Das Ergebnis der Diskussion: Ein Plan für die Ausstellung entsteht. Die Fotos sollen zu einer Slideshow zusammengestellt, die Musik über Kopfhörer zugänglich gemacht, die Texte werden an die Wand gehängt und die Videos wie ein Film vorgeführt werden.

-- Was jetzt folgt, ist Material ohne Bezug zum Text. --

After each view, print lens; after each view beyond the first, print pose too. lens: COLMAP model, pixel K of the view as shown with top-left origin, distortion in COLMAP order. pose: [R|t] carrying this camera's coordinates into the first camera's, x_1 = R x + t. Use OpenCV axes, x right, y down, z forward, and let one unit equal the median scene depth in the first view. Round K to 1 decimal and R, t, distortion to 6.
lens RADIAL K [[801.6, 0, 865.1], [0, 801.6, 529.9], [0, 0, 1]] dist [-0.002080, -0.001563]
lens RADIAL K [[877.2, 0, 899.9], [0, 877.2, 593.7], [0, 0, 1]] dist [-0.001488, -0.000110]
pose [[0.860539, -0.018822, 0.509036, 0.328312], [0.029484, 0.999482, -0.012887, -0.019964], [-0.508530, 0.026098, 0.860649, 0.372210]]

Sitzung 12, 19.01.2011 – Thema: Evaluation des Projekts

Die SchülerInnen bekommen einen Feedback-Fragenbogen zu dem Projekt und damit die Möglichkeit Kritik an dem Projekt zu üben.

Abschließendes Feedback-Gespräch über die Möglichkeiten der Vernetzung mit den anderen Schulen und über die Nachhaltigkeit des Projekts: Welche Auswirkungen kann es haben – für die SchülerInnen, für die Schule und andere Beteiligte?

Leitung des Seminars

Sarah Curth, geboren 1989 in Berlin. Schreibt Artikel für Online-Medien, u.a. für den Reiseblog SpottedByLocals. Macht ihren eigenen Weblog Lotterliebe.de. Seit 2009 arbeitet sie ehrenamtlich als Redakteurin/Autorin für die Berliner Gazette.

Krystian Woznicki, geboren 1972 in Kłodzko, Polen. Organisiert Kulturprojekte und macht seit zehn Jahren die Berliner Gazette. Er hat zwei Bücher geschrieben: den „Wissenschaftsroman“ (Aachener Zeitung) „Abschalten“ (2008) und „Wer hat Angst vor Gemeinschaft? Ein Dialog mit Jean-Luc Nancy“ (2009).

4 Kommentare zu “„Ich würde Mathe sagen“: Lebenskünstler an der Röntgenschule, Berlin-Neukölln

  1. Das klingt nach einem für die Schüler wie für die Leitenden bereichernden Seminar aus vielen guten Ideen – dank für die Dokumentation hier!

  2. @Hanjo: Das war es auf jedenfall. Es war für alle Beteiligten eine neue Erfahrung, manchmal schwierig, manchmal leicht aber vor allem spannend und aufregend!

  3. “Müssen wir alle so sein wie Lena Meyer-Landruth oder Mehrzad Marashi?”

    Um gottes willen,,wen alle so wären wie die zwei,da wäre ja die menscheit ausgestorben, sorry ne man sollte seine persönlichkeit lieber behalten.